The GOP's field of senators and governors is loaded with impressive resumes. Still, some Republicans long for luminaries who are sitting out the race--former Cabinet secretaries Jack Kemp, William E. Bennett, and Richard B. Cheney. Party pros also worry that beyond the core theme of smaller government, the candidates haven't found a message that resonates. Gramm's bootstrap welfare position seems mean-spirited to some. And California Governor Pete Wilson's stands on immigration and affirmative action have turned off others.
CAN'T DO? Forbes, the editor-in-chief of Forbes magazine, hopes to fill the void left by the other Republican candidates. "As a group, they don't reflect the can-do spirit." Forbes says.
The millionaire's vision is one of Reagan-style optimism. He would unleash economic prosperity by adopting a 17% flat income tax, returning to the gold standard, and partially privatizing Social Security. A longtime supply sider, Forbes derides a sudden interest in tax overhaul by Dole and other GOP contenders. "They put their fingers in the air and realize that people are moving in this direction," he says. "When the flak starts, will they have the Reaganesque stamina to see it through?"
GOP insiders think that Forbes's candidacy, at the very least, could shift the debate to the economy. But some strategists think only a Powell run could lift the party from its doldrums. According to polls, Powell is the only Republican who could beat Clinton today. In New Hampshire, 53% of Republicans think Powell should run--a bad sign for Dole.
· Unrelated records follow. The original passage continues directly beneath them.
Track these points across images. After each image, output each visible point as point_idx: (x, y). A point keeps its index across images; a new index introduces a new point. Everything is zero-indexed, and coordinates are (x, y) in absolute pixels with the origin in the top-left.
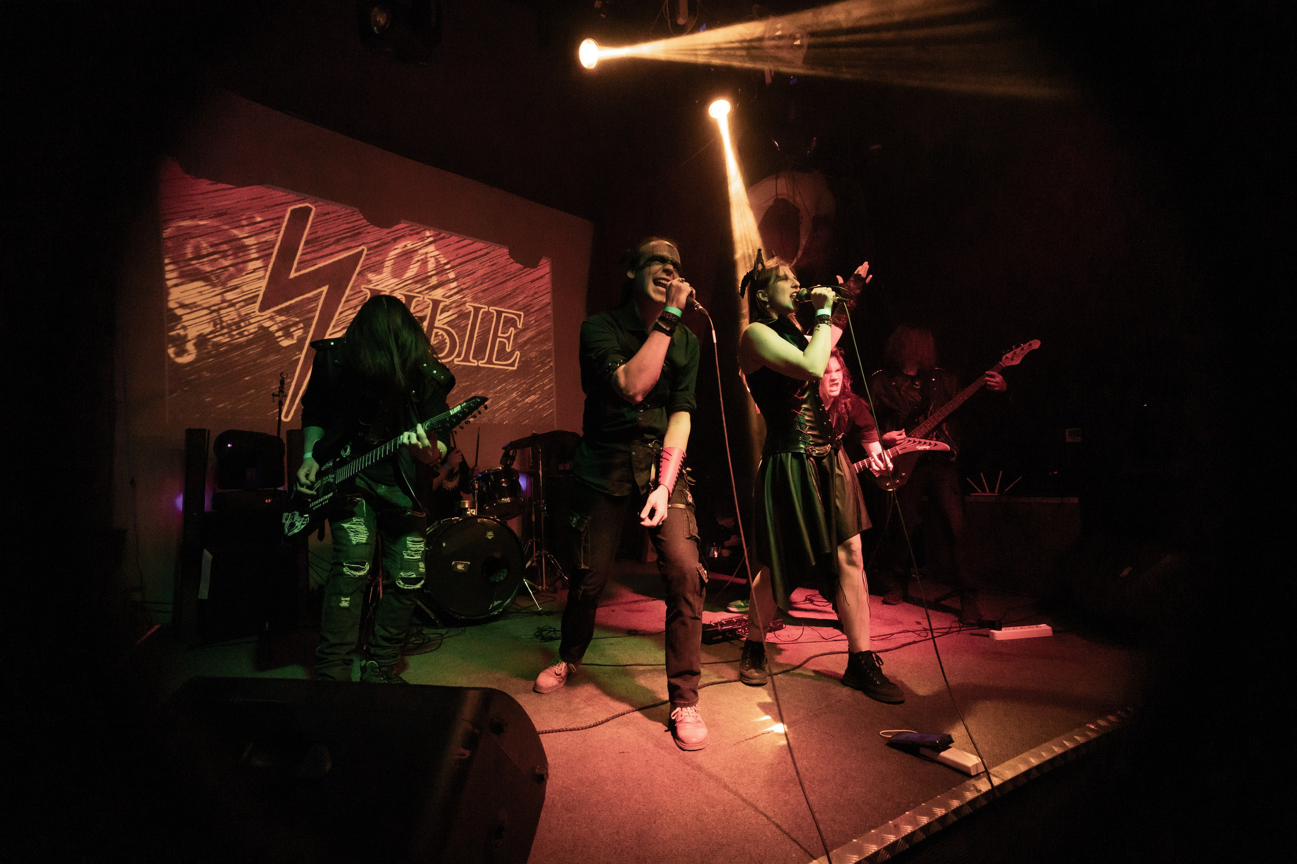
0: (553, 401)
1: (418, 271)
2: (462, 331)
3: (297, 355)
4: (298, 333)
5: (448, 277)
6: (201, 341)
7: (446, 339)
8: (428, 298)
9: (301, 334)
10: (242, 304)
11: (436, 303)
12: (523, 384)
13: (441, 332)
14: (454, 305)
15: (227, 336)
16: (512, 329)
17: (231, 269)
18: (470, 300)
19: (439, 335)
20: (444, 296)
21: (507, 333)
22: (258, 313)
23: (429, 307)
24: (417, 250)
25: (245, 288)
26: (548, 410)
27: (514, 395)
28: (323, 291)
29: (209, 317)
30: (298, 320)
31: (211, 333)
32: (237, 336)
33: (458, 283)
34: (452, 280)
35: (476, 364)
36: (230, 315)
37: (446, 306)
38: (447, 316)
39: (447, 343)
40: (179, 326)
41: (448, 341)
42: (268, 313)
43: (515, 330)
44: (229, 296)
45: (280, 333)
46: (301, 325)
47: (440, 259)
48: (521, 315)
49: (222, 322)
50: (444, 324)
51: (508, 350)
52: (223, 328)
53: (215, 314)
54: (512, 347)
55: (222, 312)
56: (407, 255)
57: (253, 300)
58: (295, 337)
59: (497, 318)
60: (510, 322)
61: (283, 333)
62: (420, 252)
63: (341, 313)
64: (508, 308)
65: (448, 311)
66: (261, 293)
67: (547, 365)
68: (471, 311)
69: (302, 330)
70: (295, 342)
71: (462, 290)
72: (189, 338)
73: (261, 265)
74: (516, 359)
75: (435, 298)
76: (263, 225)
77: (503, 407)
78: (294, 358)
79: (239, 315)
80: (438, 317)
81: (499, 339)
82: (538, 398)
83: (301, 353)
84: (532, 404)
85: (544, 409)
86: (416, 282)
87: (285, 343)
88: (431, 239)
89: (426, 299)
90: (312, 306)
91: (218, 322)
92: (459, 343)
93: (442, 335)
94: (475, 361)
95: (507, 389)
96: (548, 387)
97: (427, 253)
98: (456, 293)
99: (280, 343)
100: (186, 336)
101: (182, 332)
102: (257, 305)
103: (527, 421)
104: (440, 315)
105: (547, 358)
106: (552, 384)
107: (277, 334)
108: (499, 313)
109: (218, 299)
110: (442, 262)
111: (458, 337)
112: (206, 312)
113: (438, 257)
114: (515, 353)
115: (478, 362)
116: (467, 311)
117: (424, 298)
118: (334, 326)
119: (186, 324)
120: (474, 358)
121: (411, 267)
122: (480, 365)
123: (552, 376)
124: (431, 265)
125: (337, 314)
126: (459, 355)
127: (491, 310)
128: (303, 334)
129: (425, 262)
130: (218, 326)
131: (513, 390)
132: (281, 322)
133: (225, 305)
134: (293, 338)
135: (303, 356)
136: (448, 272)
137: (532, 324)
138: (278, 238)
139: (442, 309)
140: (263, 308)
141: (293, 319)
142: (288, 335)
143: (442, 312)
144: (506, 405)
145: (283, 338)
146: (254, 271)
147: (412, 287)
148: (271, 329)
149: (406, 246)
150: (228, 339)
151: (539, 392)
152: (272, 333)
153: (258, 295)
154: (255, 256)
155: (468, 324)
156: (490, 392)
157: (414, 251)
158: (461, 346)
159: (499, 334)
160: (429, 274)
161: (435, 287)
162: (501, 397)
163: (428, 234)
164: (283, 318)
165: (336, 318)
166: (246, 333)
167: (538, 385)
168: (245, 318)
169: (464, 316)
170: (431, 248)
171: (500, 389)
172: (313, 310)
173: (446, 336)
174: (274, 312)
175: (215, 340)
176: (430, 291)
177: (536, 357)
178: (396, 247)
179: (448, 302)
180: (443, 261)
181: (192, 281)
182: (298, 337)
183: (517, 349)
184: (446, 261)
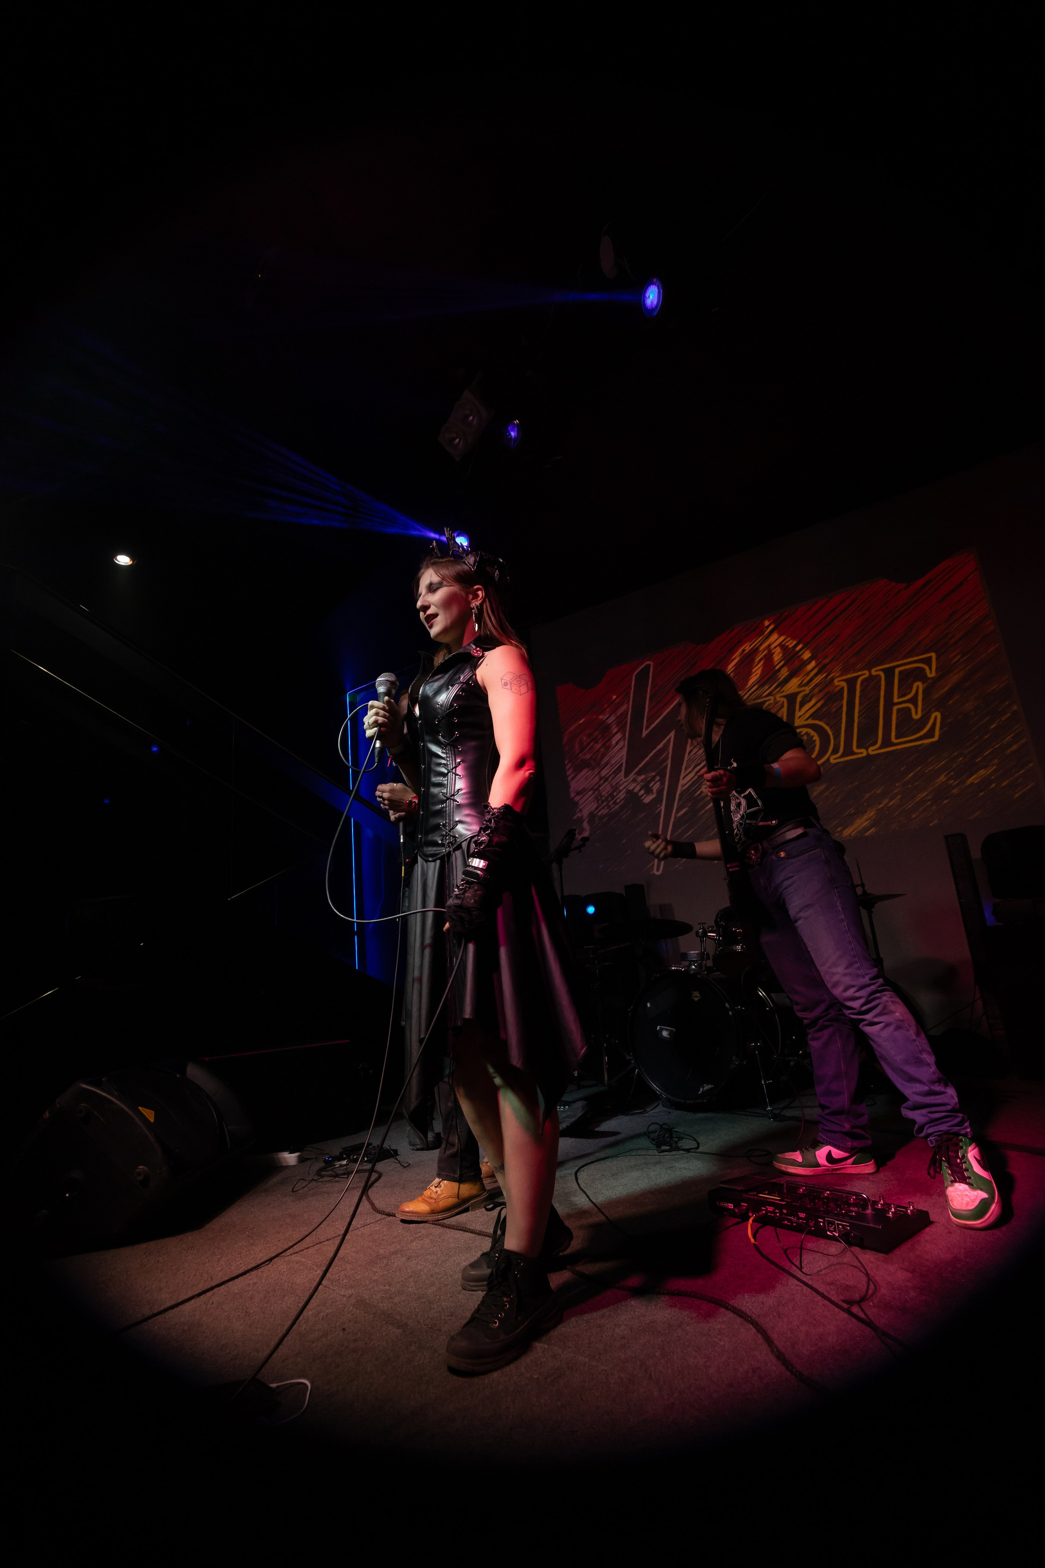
1: (762, 674)
2: (833, 718)
3: (659, 807)
4: (656, 787)
5: (802, 660)
6: (592, 815)
7: (813, 736)
8: (780, 697)
9: (658, 786)
10: (613, 776)
11: (791, 698)
13: (804, 730)
14: (816, 690)
15: (606, 807)
16: (919, 683)
17: (602, 750)
18: (837, 675)
19: (803, 735)
20: (802, 685)
21: (910, 692)
22: (624, 780)
23: (783, 707)
24: (758, 648)
25: (613, 762)
27: (942, 778)
28: (670, 738)
29: (594, 796)
30: (654, 774)
31: (597, 808)
32: (613, 806)
33: (816, 662)
34: (808, 661)
36: (606, 789)
37: (805, 696)
38: (808, 708)
39: (815, 741)
40: (578, 811)
41: (816, 738)
42: (632, 776)
43: (923, 683)
44: (604, 773)
45: (642, 792)
46: (658, 778)
47: (787, 644)
48: (930, 658)
49: (601, 797)
50: (806, 720)
51: (916, 716)
52: (603, 802)
53: (597, 792)
54: (922, 711)
55: (601, 788)
56: (748, 661)
57: (619, 769)
58: (655, 791)
59: (886, 680)
60: (909, 677)
61: (645, 790)
62: (762, 648)
63: (690, 752)
64: (903, 659)
65: (810, 701)
66: (624, 761)
68: (843, 688)
69: (658, 783)
70: (655, 795)
71: (825, 666)
72: (584, 817)
73: (620, 736)
74: (934, 724)
75: (789, 692)
76: (617, 701)
78: (656, 812)
79: (612, 787)
80: (798, 714)
81: (895, 708)
83: (661, 805)
86: (762, 686)
87: (648, 799)
88: (772, 627)
89: (778, 699)
90: (664, 755)
91: (599, 798)
92: (833, 734)
93: (807, 733)
96: (1015, 747)
97: (770, 645)
98: (816, 675)
99: (644, 801)
100: (582, 817)
101: (579, 815)
102: (623, 772)
104: (800, 710)
106: (1023, 741)
107: (640, 794)
108: (889, 673)
109: (597, 778)
110: (791, 646)
111: (831, 728)
112: (591, 793)
113: (783, 643)
114: (930, 716)
115: (867, 750)
116: (837, 689)
117: (775, 699)
118: (685, 769)
119: (581, 807)
120: (858, 747)
121: (754, 670)
122: (871, 753)
124: (777, 656)
125: (686, 755)
126: (836, 751)
127: (873, 672)
128: (660, 786)
129: (769, 657)
130: (600, 802)
132: (642, 781)
133: (602, 781)
134: (653, 793)
135: (663, 807)
136: (800, 653)
137: (957, 661)
138: (628, 707)
139: (800, 702)
140: (626, 775)
141: (650, 775)
142: (649, 791)
143: (801, 706)
145: (645, 795)
146: (617, 743)
147: (759, 692)
148: (635, 791)
149: (744, 650)
150: (608, 810)
151: (996, 761)
152: (637, 794)
153: (622, 764)
154: (616, 730)
155: (842, 707)
157: (755, 651)
158: (837, 736)
159: (896, 700)
160: (777, 668)
161: (787, 680)
163: (767, 623)
164: (643, 777)
165: (686, 759)
166: (618, 801)
168: (615, 788)
169: (833, 697)
170: (775, 636)
172: (666, 759)
173: (812, 733)
174: (635, 774)
175: (599, 814)
176: (782, 688)
178: (733, 658)
179: (807, 690)
180: (791, 643)
181: (581, 771)
182: (657, 790)
183: (933, 710)
184: (795, 643)
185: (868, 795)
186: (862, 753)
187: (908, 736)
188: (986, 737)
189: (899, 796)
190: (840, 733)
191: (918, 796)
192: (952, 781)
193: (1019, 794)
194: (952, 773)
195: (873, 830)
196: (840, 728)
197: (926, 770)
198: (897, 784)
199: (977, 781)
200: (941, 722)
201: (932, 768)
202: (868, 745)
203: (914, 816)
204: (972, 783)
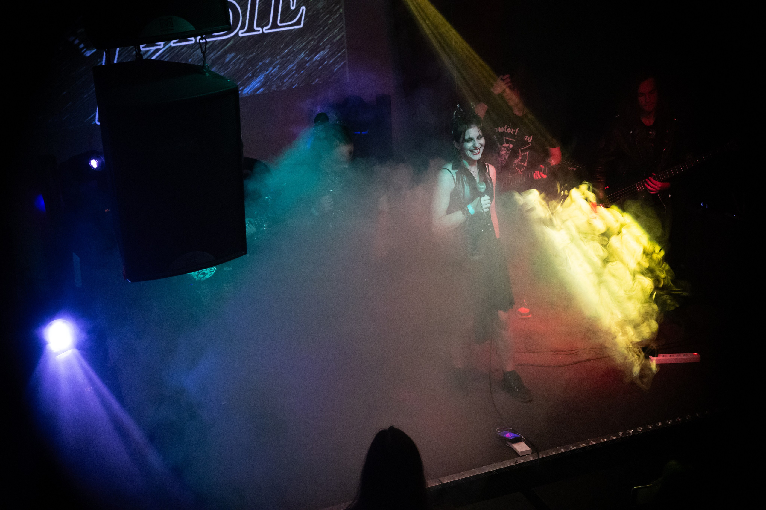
0: (344, 52)
12: (311, 41)
26: (339, 63)
27: (302, 55)
35: (261, 32)
51: (293, 8)
67: (336, 14)
77: (291, 70)
82: (328, 53)
84: (323, 59)
85: (334, 63)
92: (242, 13)
94: (260, 29)
95: (294, 51)
96: (338, 37)
103: (317, 80)
105: (336, 6)
111: (240, 7)
114: (300, 9)
115: (262, 29)
120: (257, 26)
123: (342, 24)
126: (242, 27)
131: (302, 50)
144: (294, 68)
151: (329, 46)
156: (276, 58)
158: (244, 16)
162: (289, 59)
167: (327, 38)
171: (287, 53)
177: (323, 8)
183: (302, 4)
185: (260, 64)
186: (259, 31)
187: (287, 22)
188: (326, 28)
189: (279, 66)
190: (246, 13)
191: (288, 67)
192: (307, 58)
193: (336, 69)
194: (307, 52)
195: (262, 90)
196: (247, 9)
197: (295, 48)
198: (278, 57)
199: (319, 58)
200: (305, 14)
201: (297, 47)
202: (263, 24)
203: (285, 81)
204: (316, 60)
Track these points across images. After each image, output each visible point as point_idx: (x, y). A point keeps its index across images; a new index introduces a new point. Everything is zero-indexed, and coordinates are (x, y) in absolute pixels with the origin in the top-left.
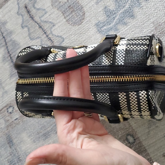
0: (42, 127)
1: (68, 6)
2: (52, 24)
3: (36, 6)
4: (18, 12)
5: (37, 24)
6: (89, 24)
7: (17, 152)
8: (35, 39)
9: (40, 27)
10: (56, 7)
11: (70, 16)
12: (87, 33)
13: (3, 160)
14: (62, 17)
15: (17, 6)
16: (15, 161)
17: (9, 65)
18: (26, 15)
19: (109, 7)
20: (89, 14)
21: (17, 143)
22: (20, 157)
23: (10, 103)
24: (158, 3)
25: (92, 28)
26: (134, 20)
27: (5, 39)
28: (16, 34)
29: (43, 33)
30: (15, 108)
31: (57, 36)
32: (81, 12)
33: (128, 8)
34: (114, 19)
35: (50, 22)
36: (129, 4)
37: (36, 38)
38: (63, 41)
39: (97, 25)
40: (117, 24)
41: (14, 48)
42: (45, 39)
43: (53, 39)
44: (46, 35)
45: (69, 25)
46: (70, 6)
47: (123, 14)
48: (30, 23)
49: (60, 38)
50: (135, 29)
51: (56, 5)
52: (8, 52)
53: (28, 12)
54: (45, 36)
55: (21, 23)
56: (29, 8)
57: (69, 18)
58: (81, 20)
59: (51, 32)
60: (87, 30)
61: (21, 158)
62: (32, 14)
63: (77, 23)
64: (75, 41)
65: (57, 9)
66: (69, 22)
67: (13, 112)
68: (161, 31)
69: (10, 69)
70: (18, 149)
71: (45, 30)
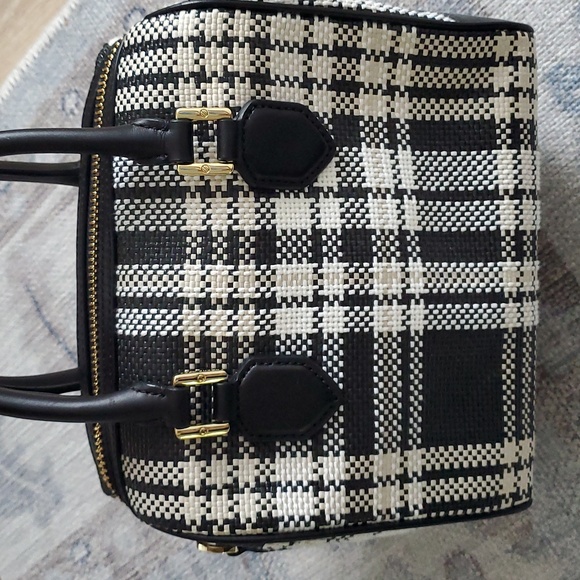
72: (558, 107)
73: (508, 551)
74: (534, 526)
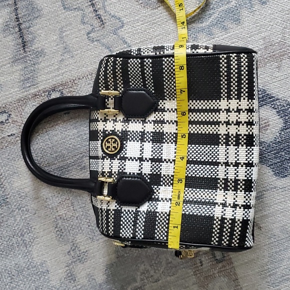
0: (58, 156)
7: (3, 189)
8: (72, 10)
17: (14, 42)
21: (7, 175)
22: (7, 198)
23: (4, 106)
24: (277, 13)
26: (239, 27)
29: (90, 3)
30: (11, 116)
31: (113, 16)
33: (234, 7)
34: (210, 17)
37: (75, 9)
38: (122, 27)
40: (213, 25)
42: (91, 15)
44: (94, 8)
45: (137, 3)
47: (225, 14)
49: (118, 21)
50: (237, 41)
52: (17, 18)
54: (91, 9)
59: (104, 7)
61: (8, 200)
63: (151, 4)
64: (142, 33)
67: (7, 121)
68: (271, 54)
69: (15, 49)
70: (7, 184)
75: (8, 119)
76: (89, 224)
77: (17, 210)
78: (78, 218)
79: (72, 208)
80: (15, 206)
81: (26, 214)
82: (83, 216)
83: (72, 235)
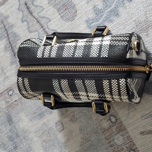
0: (38, 108)
1: (63, 4)
2: (48, 19)
3: (34, 3)
4: (18, 8)
5: (35, 19)
6: (80, 21)
7: (16, 129)
8: (33, 32)
9: (38, 22)
10: (52, 5)
11: (64, 13)
12: (78, 28)
13: (3, 135)
14: (57, 14)
15: (18, 3)
16: (14, 137)
17: (10, 54)
18: (26, 11)
19: (97, 7)
20: (80, 12)
21: (16, 121)
22: (18, 134)
23: (10, 87)
24: (139, 4)
25: (82, 24)
26: (119, 18)
27: (7, 31)
28: (17, 27)
29: (41, 27)
30: (14, 91)
31: (53, 30)
32: (73, 9)
33: (114, 8)
34: (102, 17)
35: (47, 18)
36: (115, 4)
37: (34, 31)
39: (87, 21)
40: (104, 21)
41: (15, 39)
42: (42, 32)
43: (49, 33)
45: (63, 20)
46: (64, 4)
47: (110, 13)
48: (29, 18)
50: (119, 26)
51: (52, 3)
52: (10, 43)
53: (28, 8)
54: (42, 29)
55: (21, 18)
56: (29, 4)
57: (63, 15)
58: (73, 17)
59: (48, 26)
60: (79, 25)
61: (19, 135)
62: (31, 10)
63: (70, 19)
65: (53, 6)
66: (63, 18)
67: (13, 94)
68: (141, 28)
69: (11, 58)
70: (17, 126)
71: (42, 24)
72: (88, 28)
73: (69, 121)
74: (75, 116)
75: (13, 93)
76: (59, 143)
77: (24, 139)
78: (53, 140)
79: (49, 135)
80: (22, 137)
81: (28, 141)
82: (55, 139)
83: (51, 150)
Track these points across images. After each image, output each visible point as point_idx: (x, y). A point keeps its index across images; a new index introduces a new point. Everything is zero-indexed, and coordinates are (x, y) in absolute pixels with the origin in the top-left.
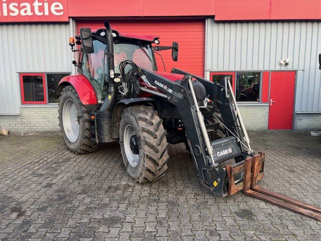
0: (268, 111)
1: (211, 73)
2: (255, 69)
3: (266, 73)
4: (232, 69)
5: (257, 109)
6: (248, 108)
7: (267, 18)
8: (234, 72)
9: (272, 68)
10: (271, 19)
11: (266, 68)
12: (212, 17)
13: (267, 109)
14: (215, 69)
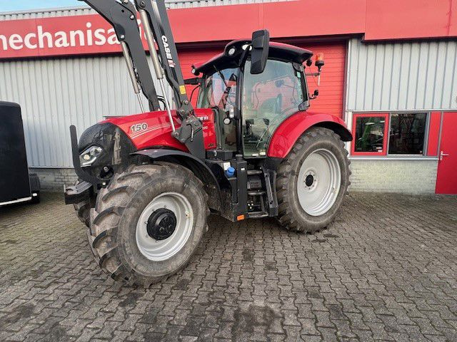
0: (436, 168)
1: (354, 114)
2: (419, 108)
3: (436, 114)
4: (385, 109)
5: (420, 165)
6: (407, 163)
7: (444, 34)
8: (388, 113)
9: (446, 107)
10: (450, 35)
11: (437, 108)
12: (359, 36)
13: (436, 165)
14: (360, 109)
Powellmania could moderate as the general's book blitz ends. And Dole backers argue that the Senate Majority Leader merely is facing the dip in support that all front-runners experience. "All that matters now is who's got the best organization, and Dole remains the man to beat," says Dole adviser Mark Goodin, a GOP consultant. How about Powell? "The public is enchanted with theoretical candidates--until they jump in the race," he says.
That may be true. But whether Powell, Newt, and the others run or not, Republicans may still face a nagging question: With a weak incumbent in the White House, shouldn't we be doing better?
The GOP's Presidential Prospects
Front-runner Dole is stumbling, opening up the race to new rivals
-- Colin Powell
A fiscal conservative, social moderate. Backs affirmative action.
PROSPECTS: Instant front-runner if he runs. But will he fit the GOP?
-- Malcolm Forbes Jr.
PLATFORM: A libertarian supply-sider. Pro-choice and pro-flat tax.
PROSPECTS: Poor except among the wealthy and GOP libertarians.
-- Bob Dole
PLATFORM: Mainstream conservative who supports a balanced budget.
PROSPECTS: Front-runner could exit if support continues to erode.